▶ Exercise brief: Your answer must be the exact lines below, starting with the line with "house plant: none" and going on through the line with "soap dispenser: none", both included, with no pictures.

▶ Entries provided:
++++

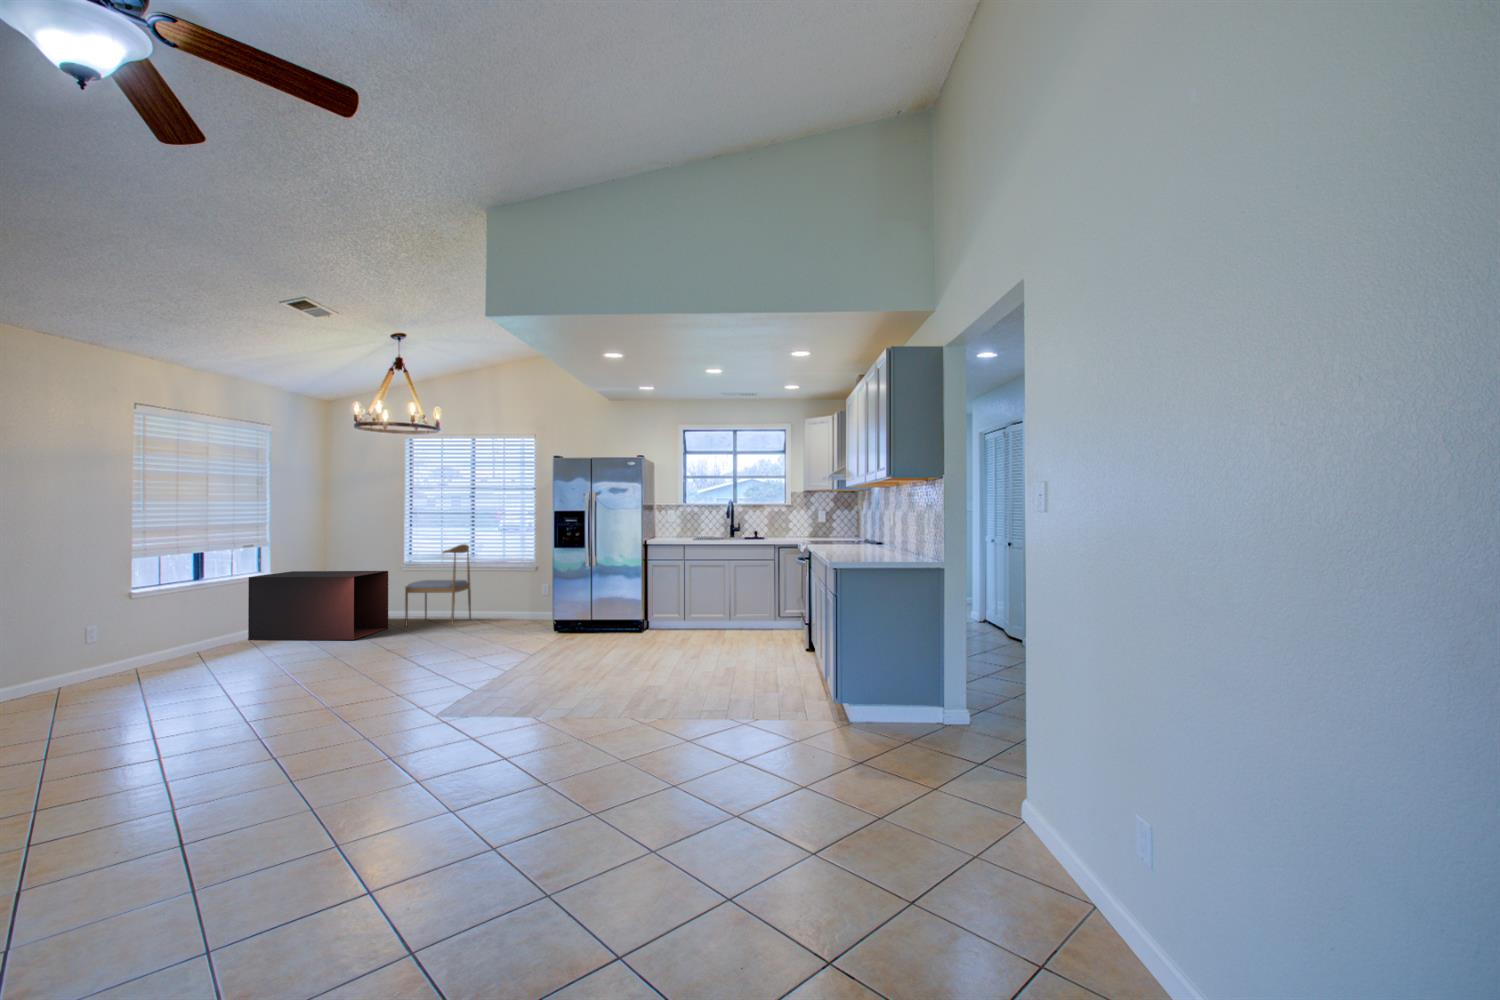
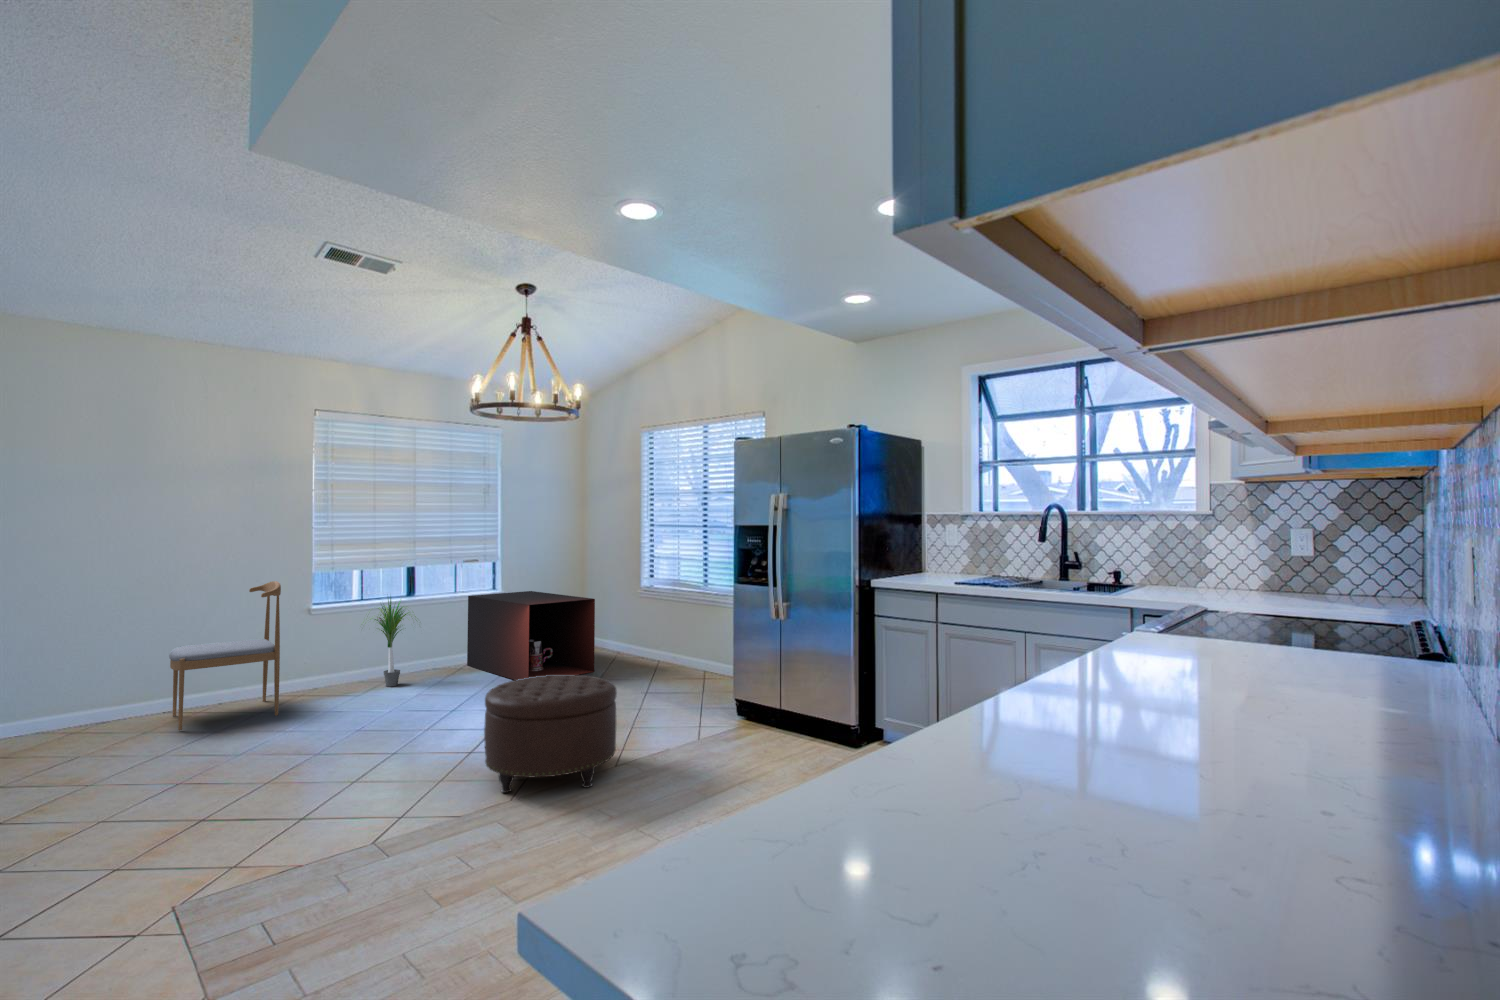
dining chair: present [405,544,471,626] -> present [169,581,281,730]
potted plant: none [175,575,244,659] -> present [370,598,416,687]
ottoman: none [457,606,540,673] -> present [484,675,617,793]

++++

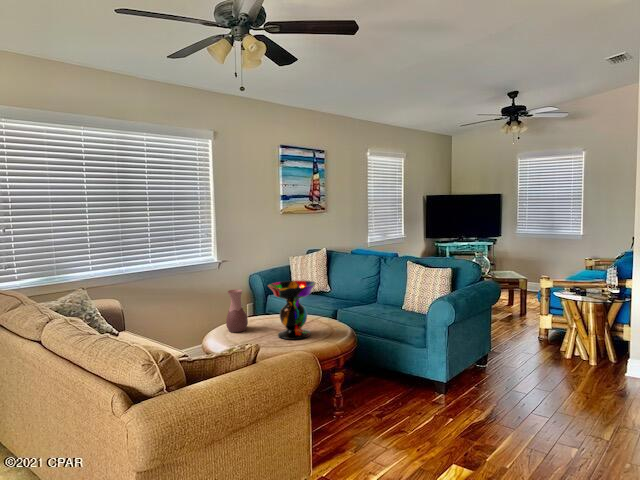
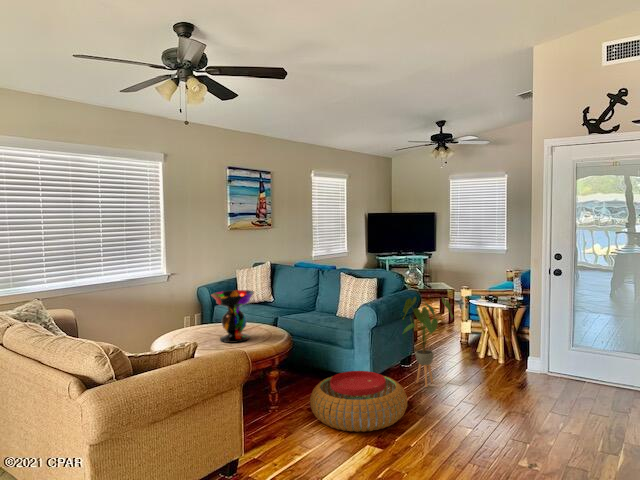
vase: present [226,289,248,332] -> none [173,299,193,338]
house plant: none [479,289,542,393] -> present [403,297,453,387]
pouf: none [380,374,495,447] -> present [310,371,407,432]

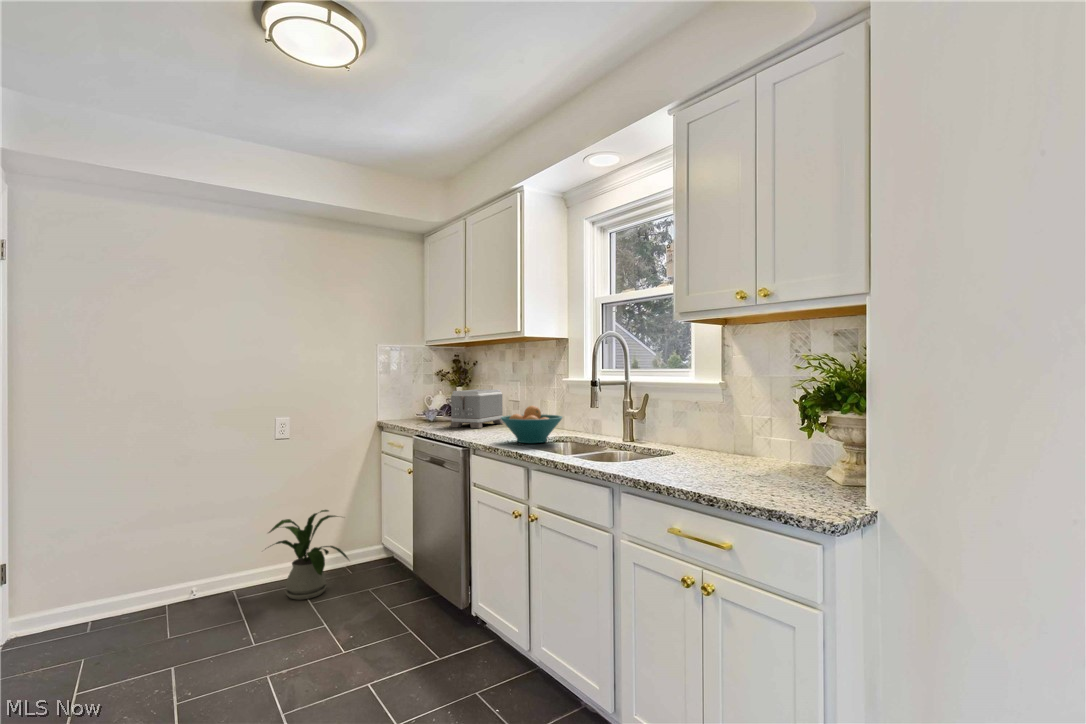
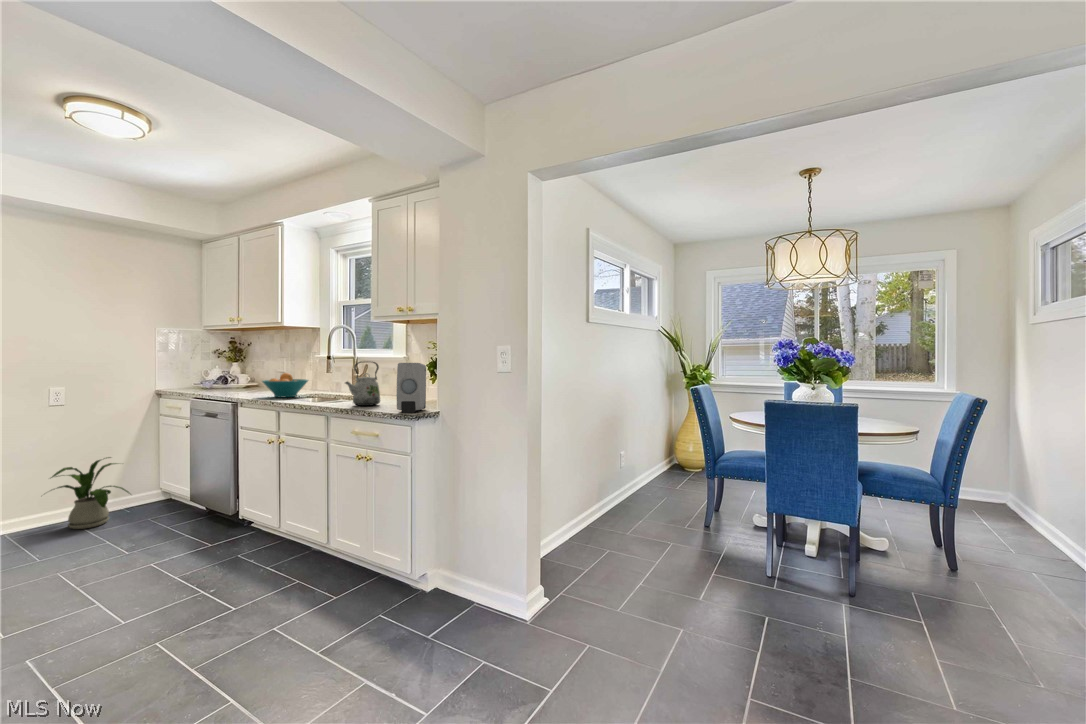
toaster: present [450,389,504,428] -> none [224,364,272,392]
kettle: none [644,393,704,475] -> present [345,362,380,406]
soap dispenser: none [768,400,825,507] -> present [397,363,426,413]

++++

▶ Response below:
house plant: none [479,289,542,393] -> present [403,297,453,387]
pouf: none [380,374,495,447] -> present [310,371,407,432]

toaster: present [450,389,504,428] -> none [224,364,272,392]
kettle: none [644,393,704,475] -> present [345,362,380,406]
soap dispenser: none [768,400,825,507] -> present [397,363,426,413]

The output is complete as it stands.